Todo el mundo miente. Todos mentimos. Pero vamos, como bellacos, si fuera menester... Y como bellacas. Aunque hay grados en el bellaquismo: de la mentira piadosa al mentiroso compulsivo hay siete escalones del espíritu, según enseñaba Lao Tsé.

Con la verdad por delante lo perderíamos todo en cuestión de días. La verdad servida en crudo, sin aliñar, es un plato indigesto y hasta venenoso. Mentir es una necesidad, una exigencia biológica, y no hay mejor mentiroso que quien se cree sus propias mentiras, porque ése no duda, no se pone colorado, no tiene que repasar a quién le dijo la verdad y a quién no. No guiña el ojo como hacía don Mariano. Quien se engaña a sí mismo es el mejor de los mentirosos, y ése, o ésa, ya puede triunfar en la política, o en las redes sociales, o en la venta de autoayuda por internet. Esas caras sonrientes que te explican el secreto de la felicidad son lo peor de nuestra especie, porque se creen su propia estupidez. Lo explicaba Robert Trivers en un libro maravilloso, y yo, como soy un lerdo, tuve que aprenderlo en su libro, y no en la vida real, donde cualquier espectador se da cuenta a la primera.

En “Rashomon” todo el mundo se autoengaña. No hay buenos ni malos: sólo humanos débiles y temerosos. Kurosawa los denuncia, pero en el fondo los comprende. Se apiada de ellos. Cada testigo del crimen nos cuenta su milonga porque uno quiere dárselas de macho, y otro de imparcial, y otra de dama honorable.
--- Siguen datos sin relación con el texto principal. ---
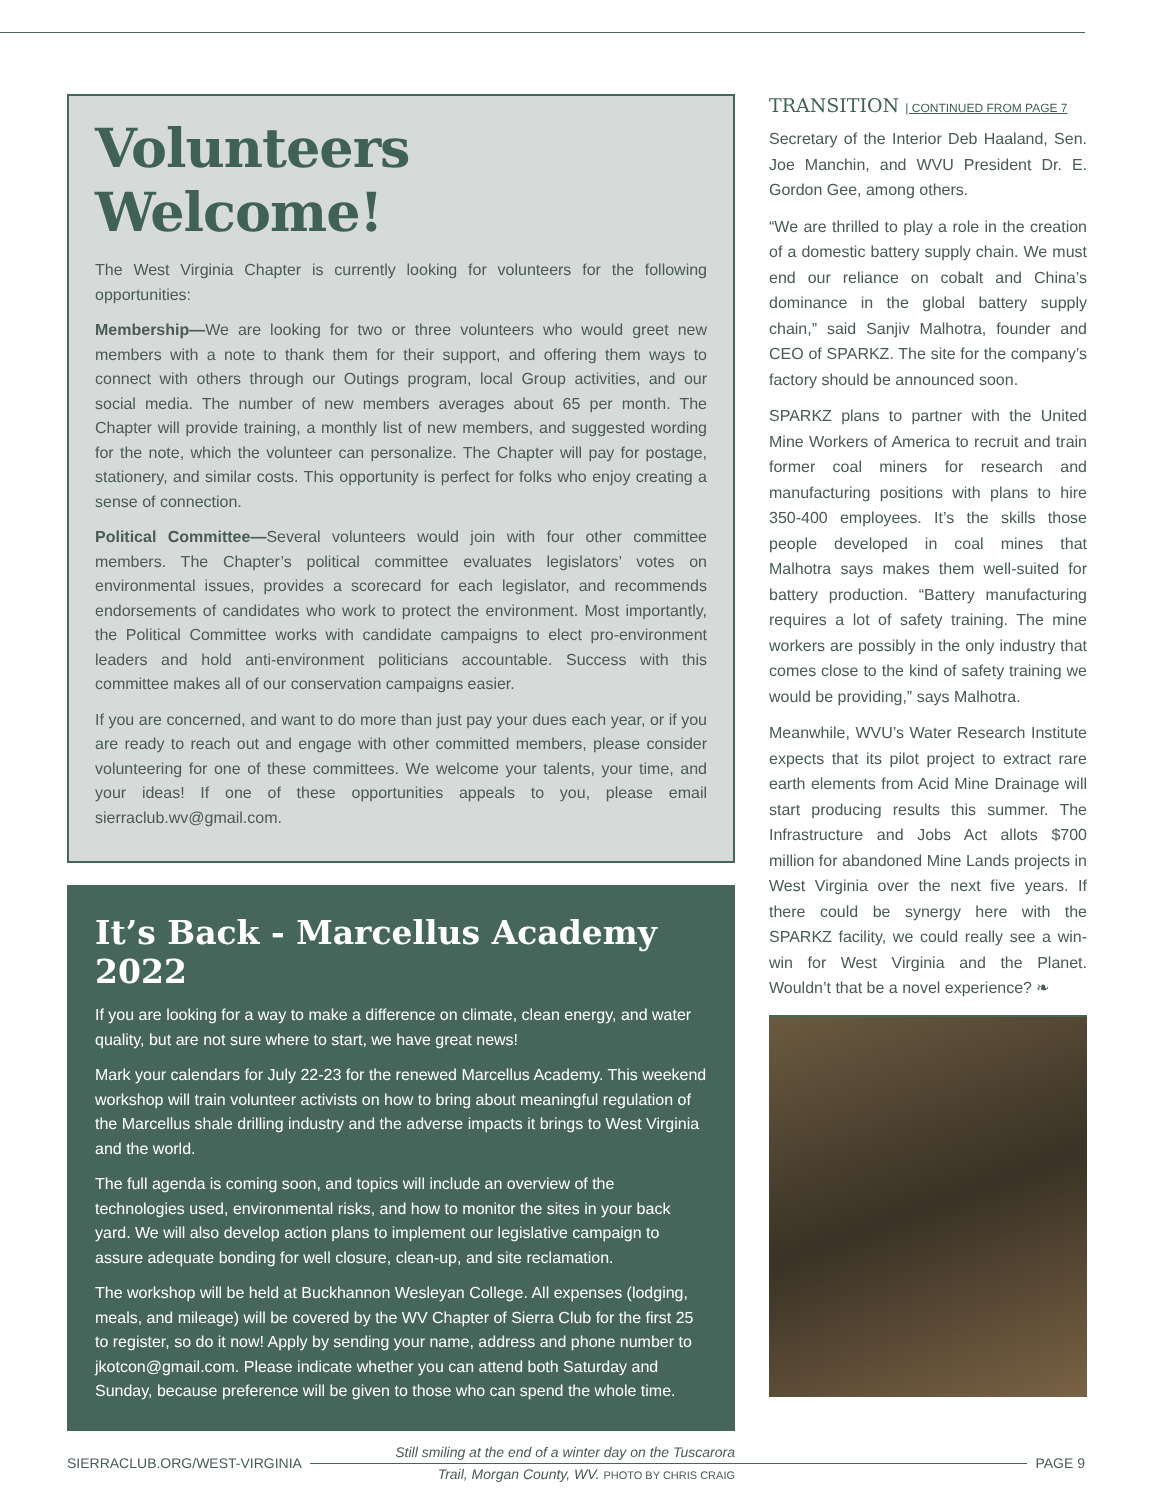Volunteers Welcome!
The West Virginia Chapter is currently looking for volunteers for the following opportunities:
Membership—We are looking for two or three volunteers who would greet new members with a note to thank them for their support, and offering them ways to connect with others through our Outings program, local Group activities, and our social media. The number of new members averages about 65 per month. The Chapter will provide training, a monthly list of new members, and suggested wording for the note, which the volunteer can personalize. The Chapter will pay for postage, stationery, and similar costs. This opportunity is perfect for folks who enjoy creating a sense of connection.
Political Committee—Several volunteers would join with four other committee members. The Chapter’s political committee evaluates legislators’ votes on environmental issues, provides a scorecard for each legislator, and recommends endorsements of candidates who work to protect the environment. Most importantly, the Political Committee works with candidate campaigns to elect pro-environment leaders and hold anti-environment politicians accountable. Success with this committee makes all of our conservation campaigns easier.
If you are concerned, and want to do more than just pay your dues each year, or if you are ready to reach out and engage with other committed members, please consider volunteering for one of these committees. We welcome your talents, your time, and your ideas! If one of these opportunities appeals to you, please email sierraclub.wv@gmail.com.
It’s Back - Marcellus Academy 2022
If you are looking for a way to make a difference on climate, clean energy, and water quality, but are not sure where to start, we have great news!
Mark your calendars for July 22-23 for the renewed Marcellus Academy. This weekend workshop will train volunteer activists on how to bring about meaningful regulation of the Marcellus shale drilling industry and the adverse impacts it brings to West Virginia and the world.
The full agenda is coming soon, and topics will include an overview of the technologies used, environmental risks, and how to monitor the sites in your back yard. We will also develop action plans to implement our legislative campaign to assure adequate bonding for well closure, clean-up, and site reclamation.
The workshop will be held at Buckhannon Wesleyan College. All expenses (lodging, meals, and mileage) will be covered by the WV Chapter of Sierra Club for the first 25 to register, so do it now! Apply by sending your name, address and phone number to jkotcon@gmail.com. Please indicate whether you can attend both Saturday and Sunday, because preference will be given to those who can spend the whole time.
Still smiling at the end of a winter day on the Tuscarora
Trail, Morgan County, WV. PHOTO BY CHRIS CRAIG
TRANSITION | CONTINUED FROM PAGE 7
Secretary of the Interior Deb Haaland, Sen. Joe Manchin, and WVU President Dr. E. Gordon Gee, among others.
“We are thrilled to play a role in the creation of a domestic battery supply chain. We must end our reliance on cobalt and China’s dominance in the global battery supply chain,” said Sanjiv Malhotra, founder and CEO of SPARKZ. The site for the company’s factory should be announced soon.
SPARKZ plans to partner with the United Mine Workers of America to recruit and train former coal miners for research and manufacturing positions with plans to hire 350-400 employees. It’s the skills those people developed in coal mines that Malhotra says makes them well-suited for battery production. “Battery manufacturing requires a lot of safety training. The mine workers are possibly in the only industry that comes close to the kind of safety training we would be providing,” says Malhotra.
Meanwhile, WVU’s Water Research Institute expects that its pilot project to extract rare earth elements from Acid Mine Drainage will start producing results this summer. The Infrastructure and Jobs Act allots $700 million for abandoned Mine Lands projects in West Virginia over the next five years. If there could be synergy here with the SPARKZ facility, we could really see a win-win for West Virginia and the Planet. Wouldn’t that be a novel experience? ❧
SIERRACLUB.ORG/WEST-VIRGINIA PAGE 9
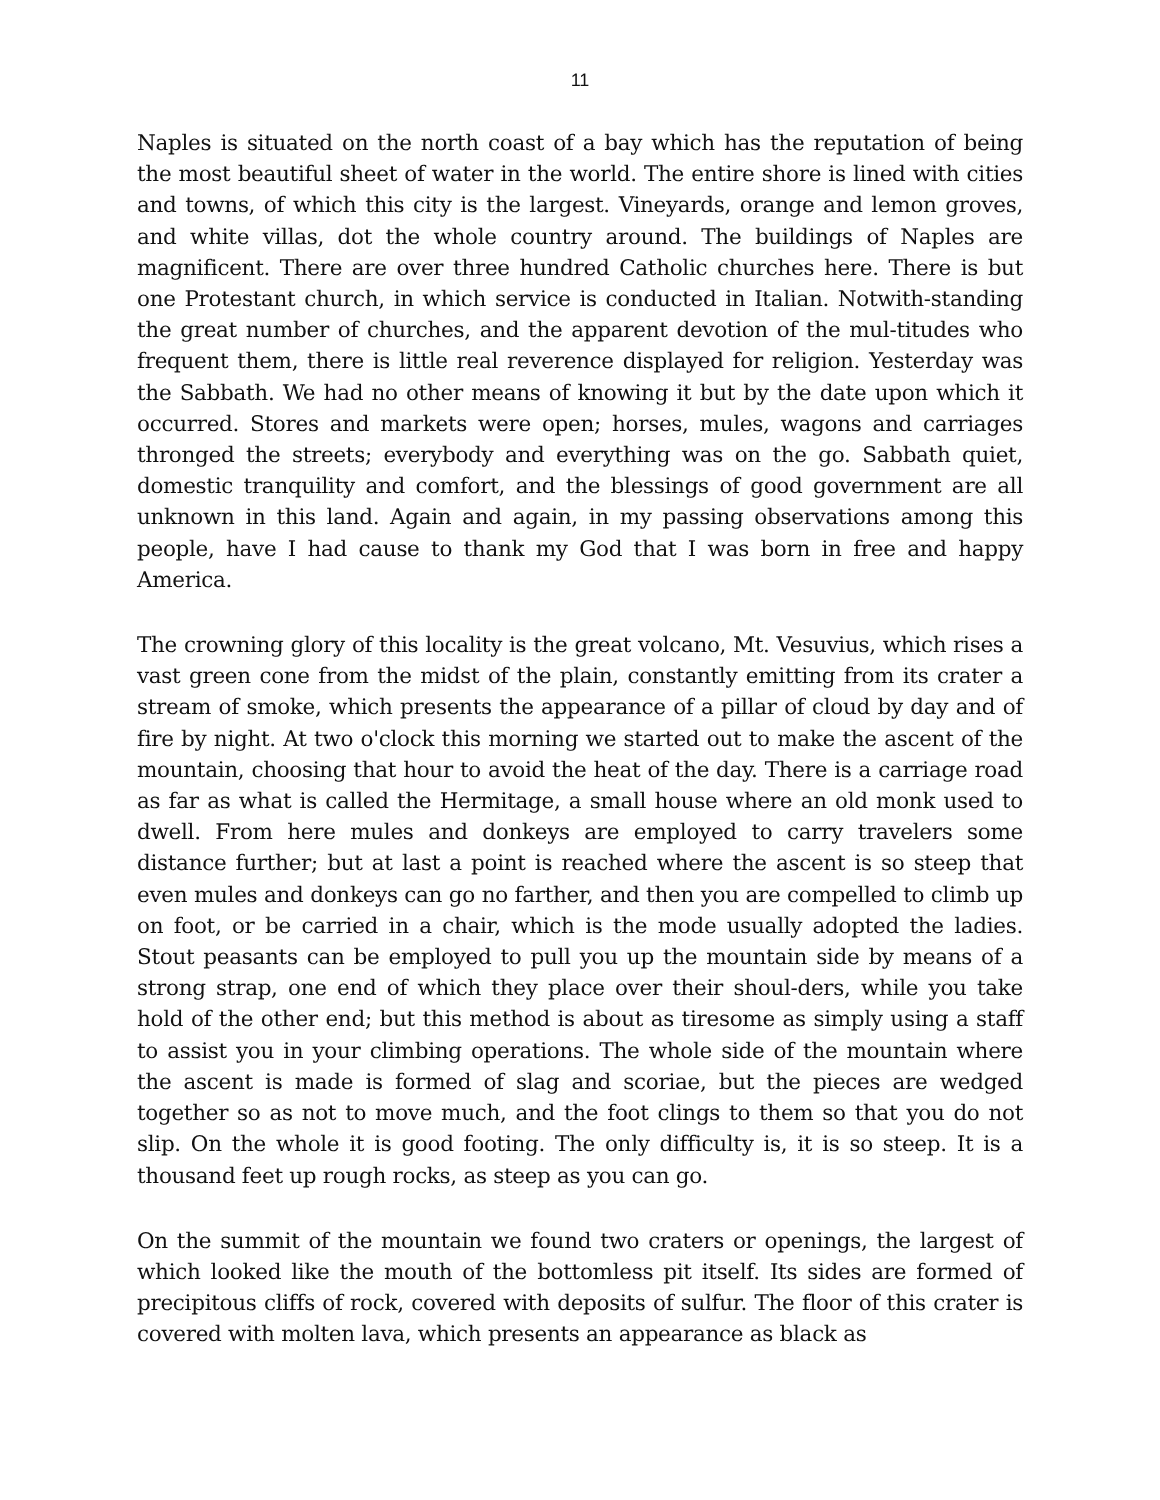11
Naples is situated on the north coast of a bay which has the reputation of being the most beautiful sheet of water in the world. The entire shore is lined with cities and towns, of which this city is the largest. Vineyards, orange and lemon groves, and white villas, dot the whole country around. The buildings of Naples are magnificent. There are over three hundred Catholic churches here. There is but one Protestant church, in which service is conducted in Italian. Notwith-standing the great number of churches, and the apparent devotion of the mul-titudes who frequent them, there is little real reverence displayed for religion. Yesterday was the Sabbath. We had no other means of knowing it but by the date upon which it occurred. Stores and markets were open; horses, mules, wagons and carriages thronged the streets; everybody and everything was on the go. Sabbath quiet, domestic tranquility and comfort, and the blessings of good government are all unknown in this land. Again and again, in my passing observations among this people, have I had cause to thank my God that I was born in free and happy America.
The crowning glory of this locality is the great volcano, Mt. Vesuvius, which rises a vast green cone from the midst of the plain, constantly emitting from its crater a stream of smoke, which presents the appearance of a pillar of cloud by day and of fire by night. At two o'clock this morning we started out to make the ascent of the mountain, choosing that hour to avoid the heat of the day. There is a carriage road as far as what is called the Hermitage, a small house where an old monk used to dwell. From here mules and donkeys are employed to carry travelers some distance further; but at last a point is reached where the ascent is so steep that even mules and donkeys can go no farther, and then you are compelled to climb up on foot, or be carried in a chair, which is the mode usually adopted the ladies. Stout peasants can be employed to pull you up the mountain side by means of a strong strap, one end of which they place over their shoul-ders, while you take hold of the other end; but this method is about as tiresome as simply using a staff to assist you in your climbing operations. The whole side of the mountain where the ascent is made is formed of slag and scoriae, but the pieces are wedged together so as not to move much, and the foot clings to them so that you do not slip. On the whole it is good footing. The only difficulty is, it is so steep. It is a thousand feet up rough rocks, as steep as you can go.
On the summit of the mountain we found two craters or openings, the largest of which looked like the mouth of the bottomless pit itself. Its sides are formed of precipitous cliffs of rock, covered with deposits of sulfur. The floor of this crater is covered with molten lava, which presents an appearance as black as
Según Kurosawa, hasta los muertos mienten cuando encuentran un médium para explicarse. “¿Y por qué iba a mentir un muerto?”, se pregunta el sacerdote de la película. “¿Qué sentido tiene, si ya está muerto?”, y el pobre hombre no deja de rascarse la cabeza. Pero es que hasta los muertos, querido amigo, son humanos, o exhumanos, y conservan  el hábito incluso en el más allá, envueltos en las sombras.

Recuerdo que una vez, de adolescente, nos dio por jugar a la ouija y el espectro no hacía más que enredarnos en contradicciones. Le preguntábamos si era hombre y nos decía que sí; le preguntábamos si era mujer y nos decía que también. Quizá, después de todo, sea verdad que los ángeles no tienen sexo.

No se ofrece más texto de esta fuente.